Study: Green tea daily key to healthy heart

Drinking more than five cups of green tea a day could reduce deaths from cardiovascular diseases, such as cerebral brain infarction, and lead to a longer life, according to a paper by a Tohoku University research team released Wednesday.

The paper by the research team, led by Shinichi Kuriyama, an assistant professor at Tohoku University, was published in the Journal of the American Medical Association. However, the drink’s effectiveness against cancer was not confirmed in the study.

The team followed 40,530 people in Miyagi Prefecture–19,060 men and 21,470 women–over an 11-year period beginning in 1995. The subjects, who were divided into four groups based on how much tea they drank every day, were between the ages of 40 and 79 in 1994.

The death rate among the group that drank more than five cups was 12 percentage points lower in men and 23 percentage points lower in women compared with the group that drank just one cup of tea or less every day.
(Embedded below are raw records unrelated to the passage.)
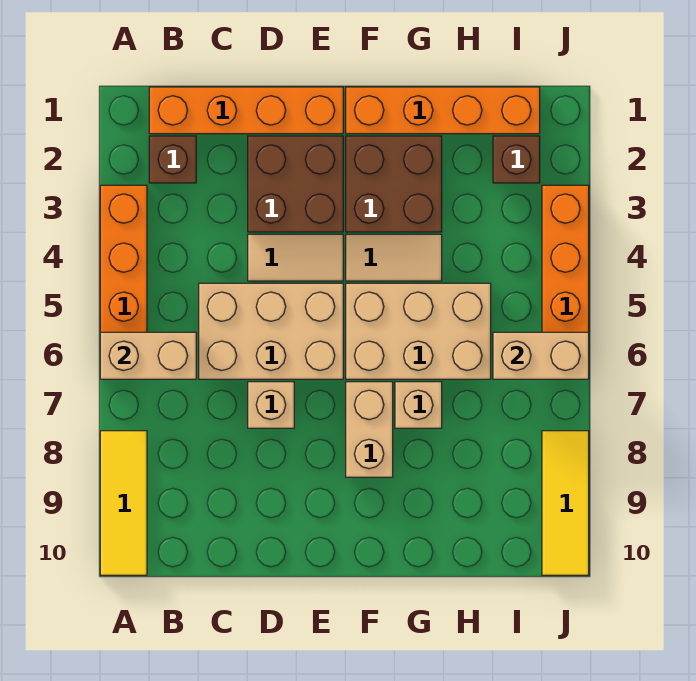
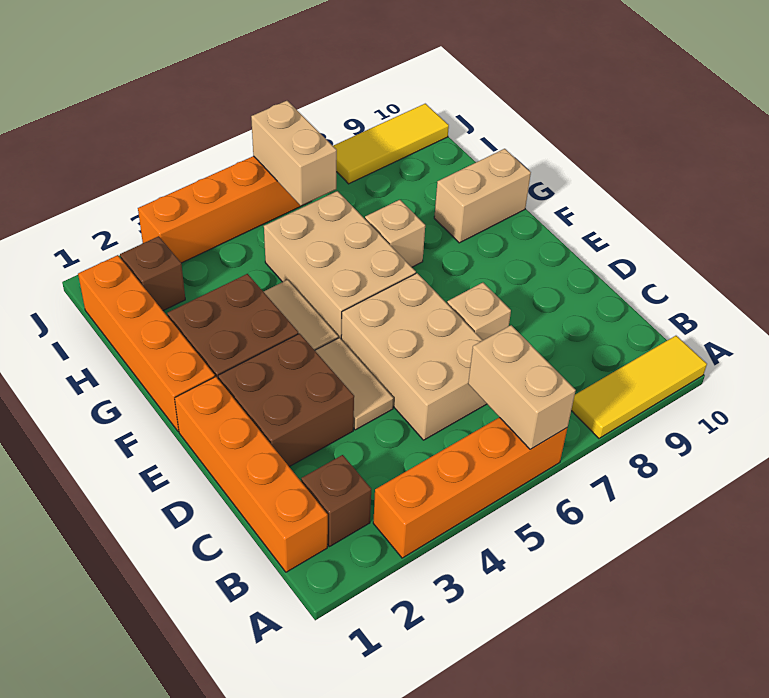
tan 1x2 brick [346,382,393,477] -> tan 1x2 brick moved to [434,149,531,243]

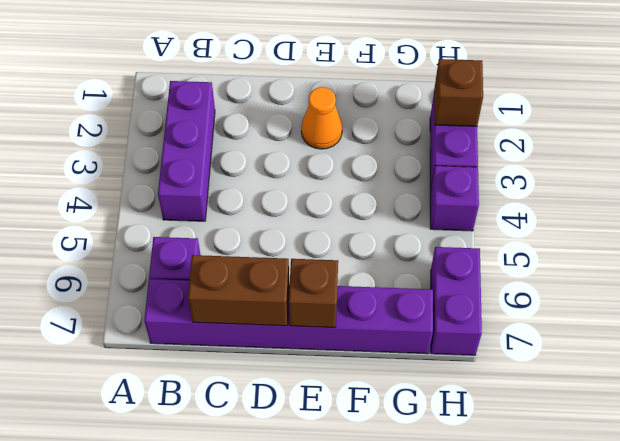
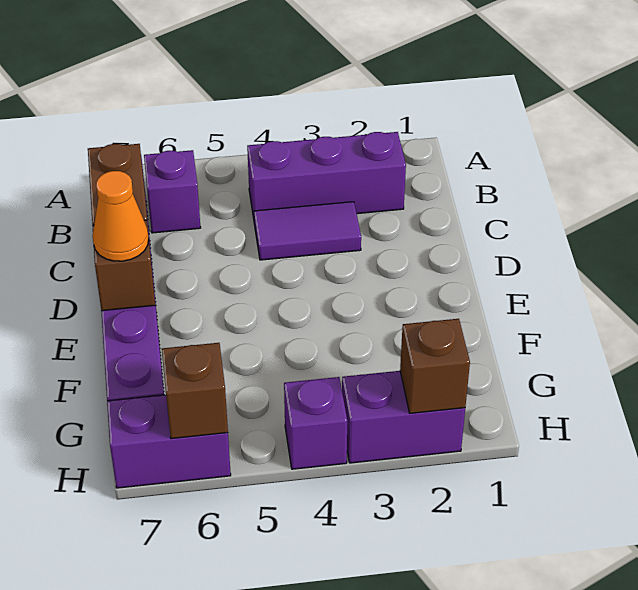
none -> purple 1x2 tile [254,202,361,260]
orange 1x1 cone [301,87,342,149] -> orange 1x1 cone moved to [93,171,149,261]
none -> brown 1x1 brick [162,343,228,439]

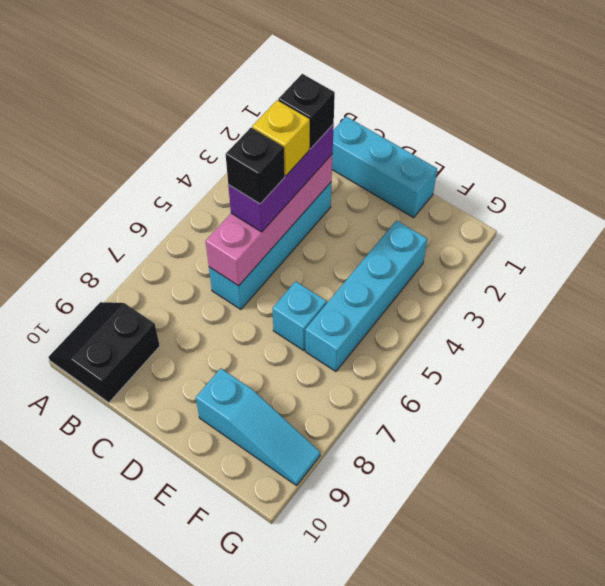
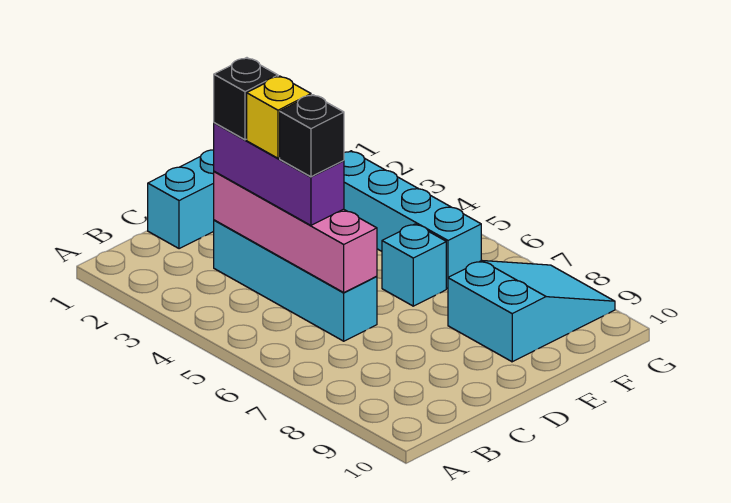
black 2x2 slope [49,302,160,403] -> none
cyan 1x3 slope [196,368,320,486] -> cyan 2x3 slope [448,260,615,362]

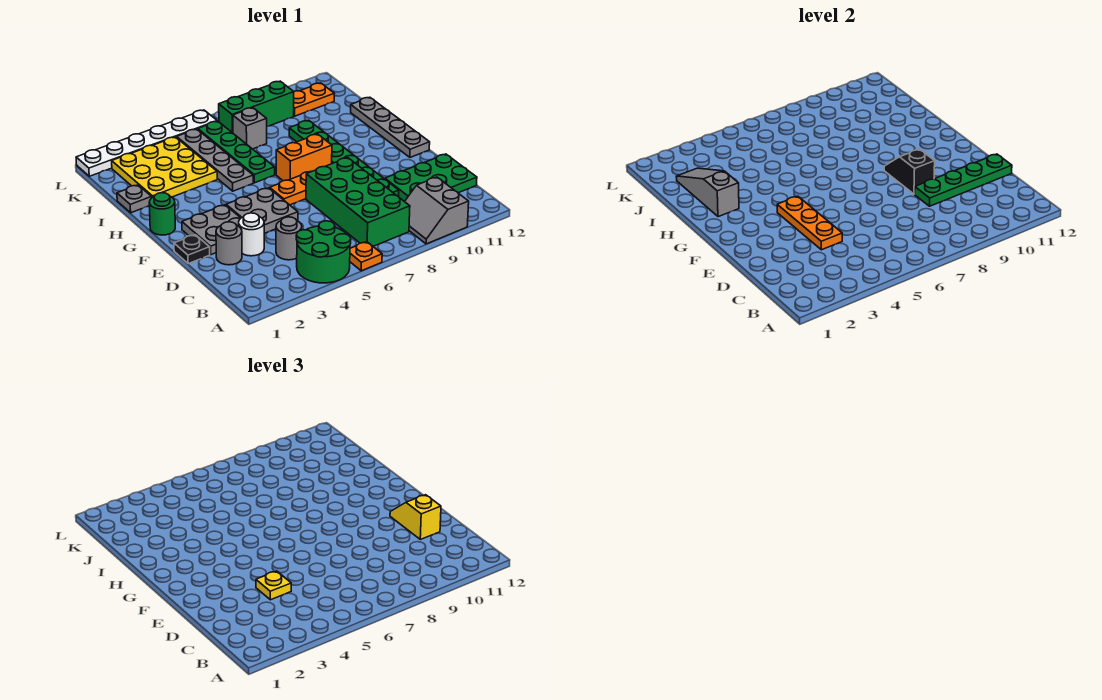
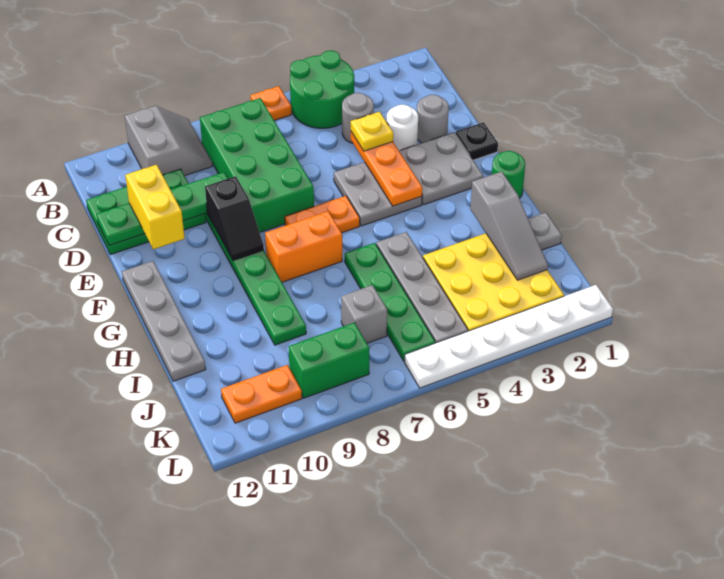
yellow 1x2 slope [390,495,441,539] -> yellow 1x2 brick [125,165,185,249]
green 1x3 brick [219,81,294,133] -> green 1x2 brick [288,323,369,398]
In particular, the fatality rate for cerebral brain infarction caused by hardened arteries in those people who drank five cups of tea or more was 42 percentage points lower in men and 62 percentage points lower in women than those who drank fewer. The team considers the difference in fatalities between males and females depends on whether they smoked or not.

Although earlier animal testing proved that catechin contained in green tea prevents cardiovascular disease and cancer, the latest study was the first on such a large sample group.

“We couldn’t confirm the preventative effectiveness against death from cancer through this research, but it appears that drinking green tea tends to lead to a longer life,” Kuriyama said.